Lately I've also been contemplating the fact of guys and girls being friends. Obviously it's possible because everyone has friends of both genders, and I do have guy friends, just not guy best friends.. In reality, most of them are actually acquaintances. We seldom talk to each other but whenever I get to run into one of them, having a little chat is nice. And it's recently I've discovered a recurring pattern about myself.
I don't like getting too close to guys. I've talked with a friend before, and basically pretty much my closest girl friends and I - we're the kinds where if we get too close to a guy, feelings would start to develop. Based on experiences throughout high school, personally, getting close to a guy wasn't a pleasant experience.
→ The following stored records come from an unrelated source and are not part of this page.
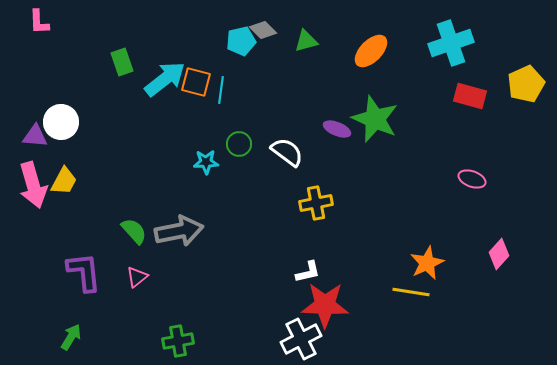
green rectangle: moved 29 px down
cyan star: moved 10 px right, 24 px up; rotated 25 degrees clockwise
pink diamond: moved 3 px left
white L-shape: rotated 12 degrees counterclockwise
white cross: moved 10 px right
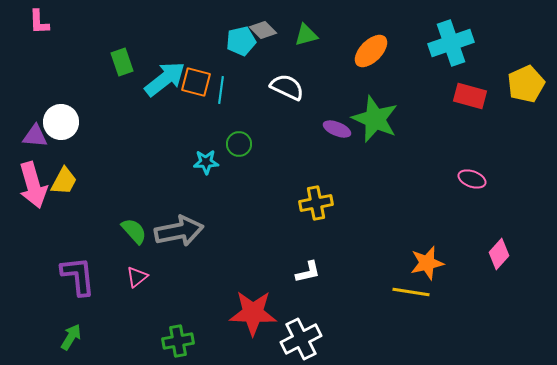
green triangle: moved 6 px up
white semicircle: moved 65 px up; rotated 12 degrees counterclockwise
orange star: rotated 12 degrees clockwise
purple L-shape: moved 6 px left, 4 px down
red star: moved 72 px left, 8 px down
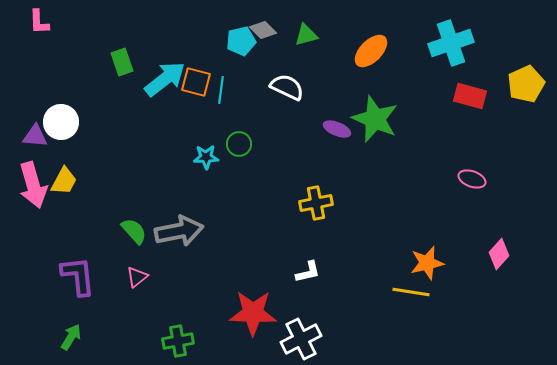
cyan star: moved 5 px up
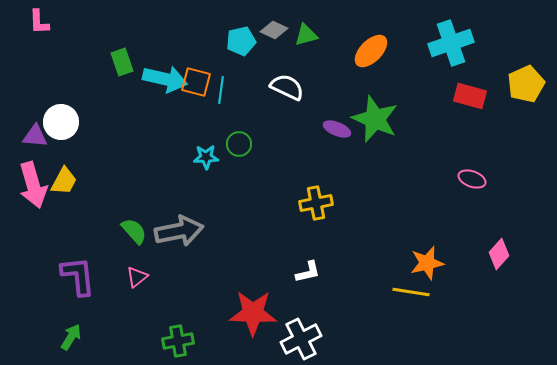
gray diamond: moved 11 px right; rotated 20 degrees counterclockwise
cyan arrow: rotated 51 degrees clockwise
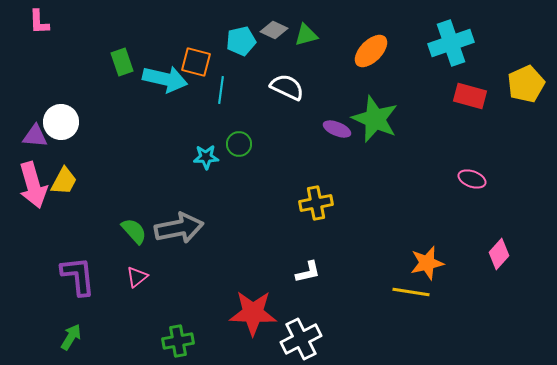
orange square: moved 20 px up
gray arrow: moved 3 px up
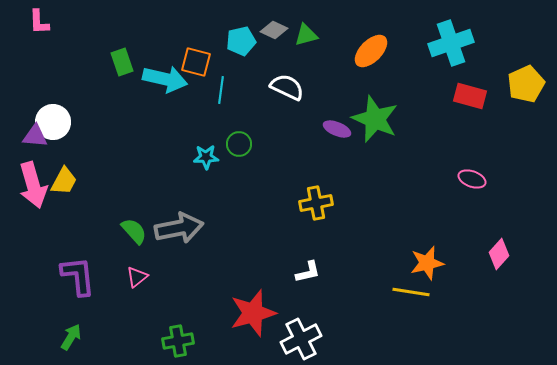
white circle: moved 8 px left
red star: rotated 18 degrees counterclockwise
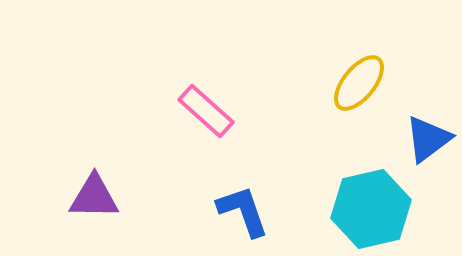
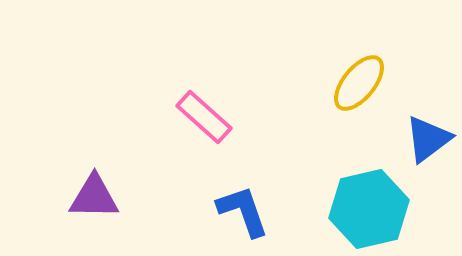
pink rectangle: moved 2 px left, 6 px down
cyan hexagon: moved 2 px left
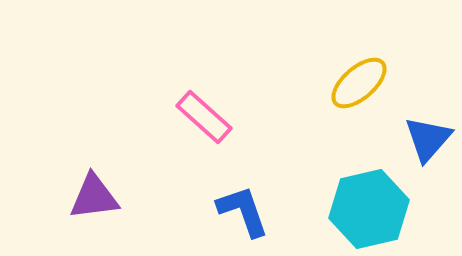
yellow ellipse: rotated 10 degrees clockwise
blue triangle: rotated 12 degrees counterclockwise
purple triangle: rotated 8 degrees counterclockwise
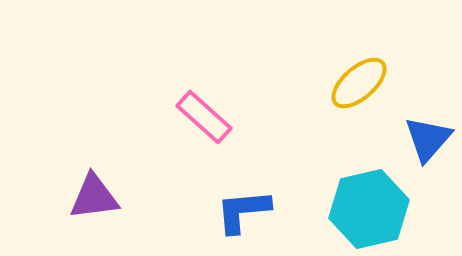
blue L-shape: rotated 76 degrees counterclockwise
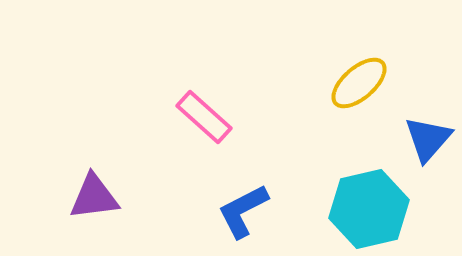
blue L-shape: rotated 22 degrees counterclockwise
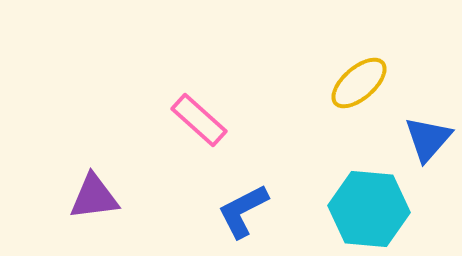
pink rectangle: moved 5 px left, 3 px down
cyan hexagon: rotated 18 degrees clockwise
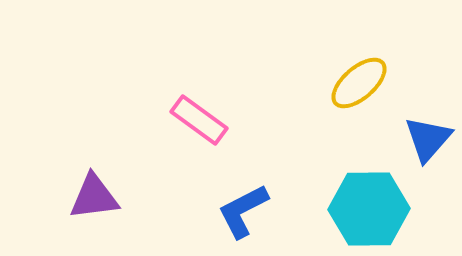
pink rectangle: rotated 6 degrees counterclockwise
cyan hexagon: rotated 6 degrees counterclockwise
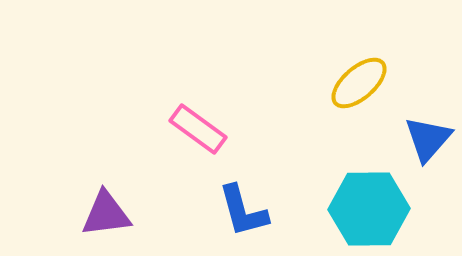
pink rectangle: moved 1 px left, 9 px down
purple triangle: moved 12 px right, 17 px down
blue L-shape: rotated 78 degrees counterclockwise
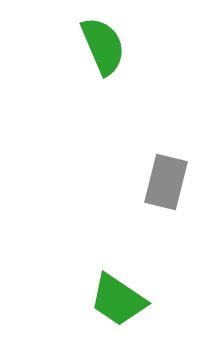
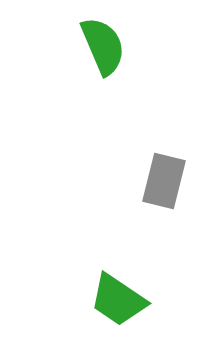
gray rectangle: moved 2 px left, 1 px up
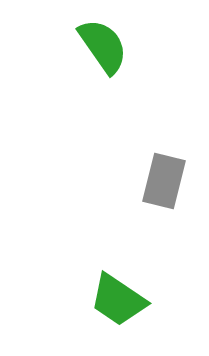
green semicircle: rotated 12 degrees counterclockwise
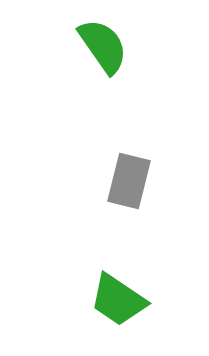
gray rectangle: moved 35 px left
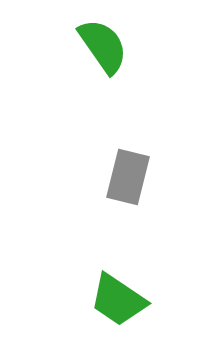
gray rectangle: moved 1 px left, 4 px up
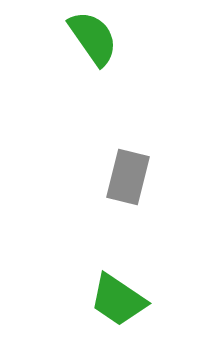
green semicircle: moved 10 px left, 8 px up
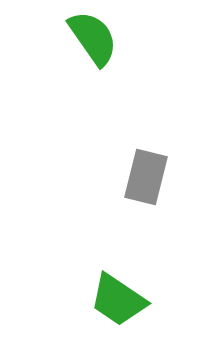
gray rectangle: moved 18 px right
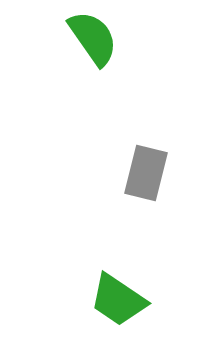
gray rectangle: moved 4 px up
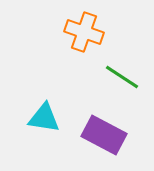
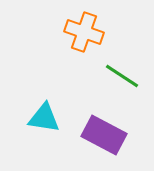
green line: moved 1 px up
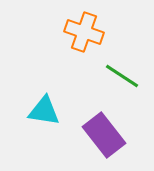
cyan triangle: moved 7 px up
purple rectangle: rotated 24 degrees clockwise
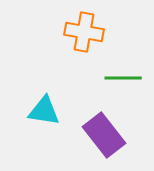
orange cross: rotated 9 degrees counterclockwise
green line: moved 1 px right, 2 px down; rotated 33 degrees counterclockwise
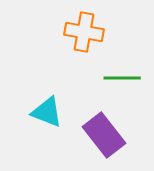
green line: moved 1 px left
cyan triangle: moved 3 px right, 1 px down; rotated 12 degrees clockwise
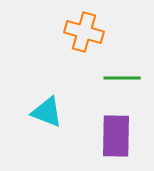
orange cross: rotated 6 degrees clockwise
purple rectangle: moved 12 px right, 1 px down; rotated 39 degrees clockwise
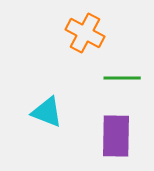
orange cross: moved 1 px right, 1 px down; rotated 12 degrees clockwise
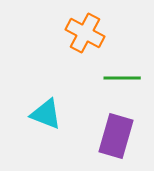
cyan triangle: moved 1 px left, 2 px down
purple rectangle: rotated 15 degrees clockwise
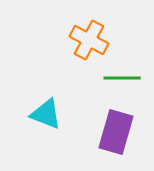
orange cross: moved 4 px right, 7 px down
purple rectangle: moved 4 px up
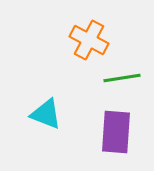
green line: rotated 9 degrees counterclockwise
purple rectangle: rotated 12 degrees counterclockwise
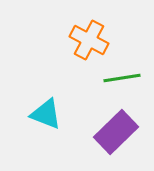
purple rectangle: rotated 42 degrees clockwise
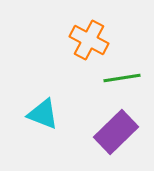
cyan triangle: moved 3 px left
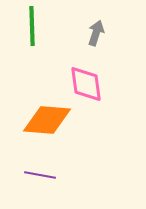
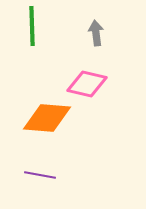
gray arrow: rotated 25 degrees counterclockwise
pink diamond: moved 1 px right; rotated 69 degrees counterclockwise
orange diamond: moved 2 px up
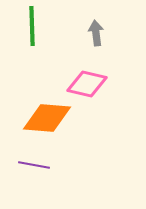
purple line: moved 6 px left, 10 px up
Now I admit my friends and I do all have close guy friends, but I believe at one point in any 'simple' friendship between a guy and a girl, that had to be one point, perhaps temporary even, that one of would begin to extremely admire the other - and then that would grow into a bigger, warmer feeling. With my friendships, most of the time it wasn't me, thank goodness, but I have been that one. For some people that feeling has remained. For others, like me, it's evidently something of the past.
Also I just don't understand guys to begin with lol
I don't think I'll get married - and if I do, it won't be because of love. I have such a love-hate feeling towards guys that marriage would definitely just be hell if I was actually in love with my husband.
Today my Humanities professor stated "Love opens to you life's greatest pleasures, but also the greatest sufferings".